I told him, "Now, now, Denny. We don't need all that."
All kidding aside, to those who attend, the performance is self-servingly sanctimonious.
Me...I think I'll pass.
Poor you: I feel sorry for this reporter and the comment writer. I saw the TSO east show in Detroit on the same night and to compare it to a church show is not fair in the least. The performers are all talented, with the singers able to front any band, musical or even opera in the case of some. The music is tightly performed. The lights, laser and pyro effects are indeed over-the-top...like they should be. Just look around this time of year. Christmas lights are everywhere! Don't we associate that with Christmas? For nearly three hours, TSO gives those in attendance an escape — from the economy, stress, terrorism and all the crap that clutters our minds. I, for one, appreciated their effort to entertain.
Oh my gosh! You nailed it, absolutely nailed it. The dancers made my ten-year-old niece who has no coordination a hopeful for the Houston Texans cheerleader squad. It was really a mockery. I thought I was in a bad '80s nightmare musical. And I like the '80s!
The only thing that made this concert bearable was the wonderful dinner at Kim Son before the show — that, and the fact that my boyfriend is an absolute goofball and made me laugh throughout the show. It was three hours too long.
Sad thing is, the message of being Christmaslike through the whole year was really touching.

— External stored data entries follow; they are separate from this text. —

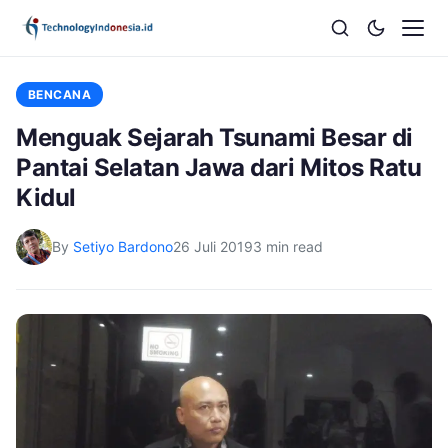
BENCANA
Menguak Sejarah Tsunami Besar di
Pantai Selatan Jawa dari Mitos Ratu
Kidul
By
Setiyo Bardono
26 Juli 2019
3 min read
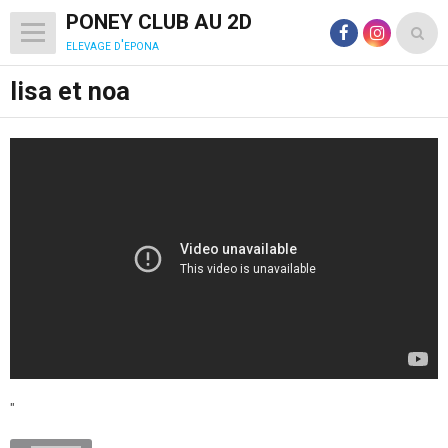
PONEY CLUB AU 2D
elevage d'epona
lisa et noa
"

My boyfriend and I had fun trying to figure out who each singer was trying to be like. There was a mix of Rod Stewart, Bob Dylan, Bruce Springsteen and Kermit the Frog.

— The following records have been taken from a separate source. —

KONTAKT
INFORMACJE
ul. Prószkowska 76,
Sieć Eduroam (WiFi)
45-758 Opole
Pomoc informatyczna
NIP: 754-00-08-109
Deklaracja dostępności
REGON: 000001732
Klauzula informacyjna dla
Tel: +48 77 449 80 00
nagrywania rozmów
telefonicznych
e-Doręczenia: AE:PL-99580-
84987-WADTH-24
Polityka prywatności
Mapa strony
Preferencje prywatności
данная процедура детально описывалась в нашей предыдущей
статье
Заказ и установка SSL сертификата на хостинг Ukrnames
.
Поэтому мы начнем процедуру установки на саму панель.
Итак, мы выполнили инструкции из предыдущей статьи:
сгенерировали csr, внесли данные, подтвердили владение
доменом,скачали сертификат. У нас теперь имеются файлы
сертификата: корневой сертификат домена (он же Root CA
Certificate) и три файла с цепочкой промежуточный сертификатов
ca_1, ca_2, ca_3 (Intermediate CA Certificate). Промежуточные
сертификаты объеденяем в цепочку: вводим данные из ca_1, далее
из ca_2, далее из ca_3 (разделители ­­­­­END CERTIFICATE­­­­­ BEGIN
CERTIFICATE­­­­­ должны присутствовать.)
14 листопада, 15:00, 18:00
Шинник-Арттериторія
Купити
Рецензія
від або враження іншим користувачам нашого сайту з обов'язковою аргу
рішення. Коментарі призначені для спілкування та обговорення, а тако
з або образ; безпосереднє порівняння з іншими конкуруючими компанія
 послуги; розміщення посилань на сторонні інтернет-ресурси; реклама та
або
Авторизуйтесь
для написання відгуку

All I can say is, how do I get a refund? I wanted to leave about halfway through but kept thinking, "This has got to get better." Alas, no, no, it really didn't.

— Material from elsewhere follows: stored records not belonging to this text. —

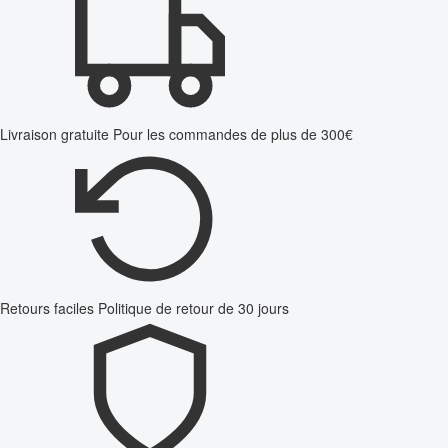
Livraison gratuite
Pour les commandes de plus de 300€
Retours faciles
Politique de retour de 30 jours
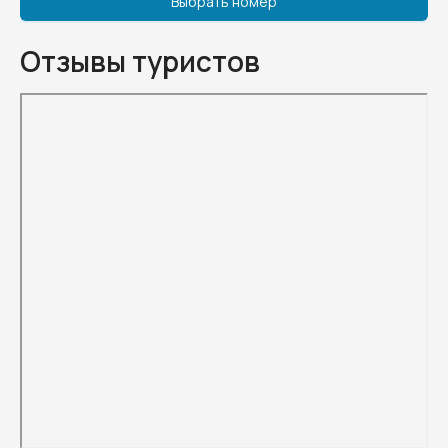
Выбрать номер
Отзывы туристов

A different world: Is this a review of a TSO show, or a gripe-fest about the lack of Savatage productivity over the last x years? A show review is supposed to review the show right, with some background mixed in, but to constantly harp on the past is, well, what you are accusing TSO of doing: living in the past.
I like the Fox News journalistic balance you've got, with quotes from both sides of concertgoers, one saying the lights are to make up for lack of talent and the other saying they enjoyed the show. Oh wait, you didn't present that side, my bad.
The riffs from Mountain King are gone because, well, it's a different band. Savatage wasn't playing the other night — it was this other band that was formed from Savatage that has a different sound and isn't meant to be the same thing. Remember the Cosby Show spinoff A Different World? Yeah, that wasn't supposed to be the same as The Cosby Show, you know.
Online readers comment on "Late Night Scene: Sinh Sinh," by Jason Kerr, Eating...Our Words blog, December 25:
Hope for hyperbole: Reading between the lines of your piece, you were alone at Sinh Sinh. And you write that you'd had "a long day of hitting bars" and "I was so drunk." I'm hoping your rhetoric is hyperbolic and not literal. I hope you weren't really driving the streets of Houston drunk. That would be wholly inexcusable.
And I wonder how the waiter enjoyed your description of him?
These passages, coupled with the "only white person in the place" nonsense, make me think you're trying to be hip and smart rather than informative and interesting.
Where's an editor when you need one?
Tough guy: Yeah, such a bad-boy persona, part chef, part writer, always tough and mostly schnockered (no doubt smoking Pall Malls, outside, the collar of his wool shipman's coat upturned to ward off the chill). Each time he graces us with a dispatch, both Bourdain and Amis cheer Jason Kerr.
Wow: This is atrocious.
Whine-o: "Prude," would you like some cheese with your "whine"? You're asking for an editor, but all I see is mindless quibble.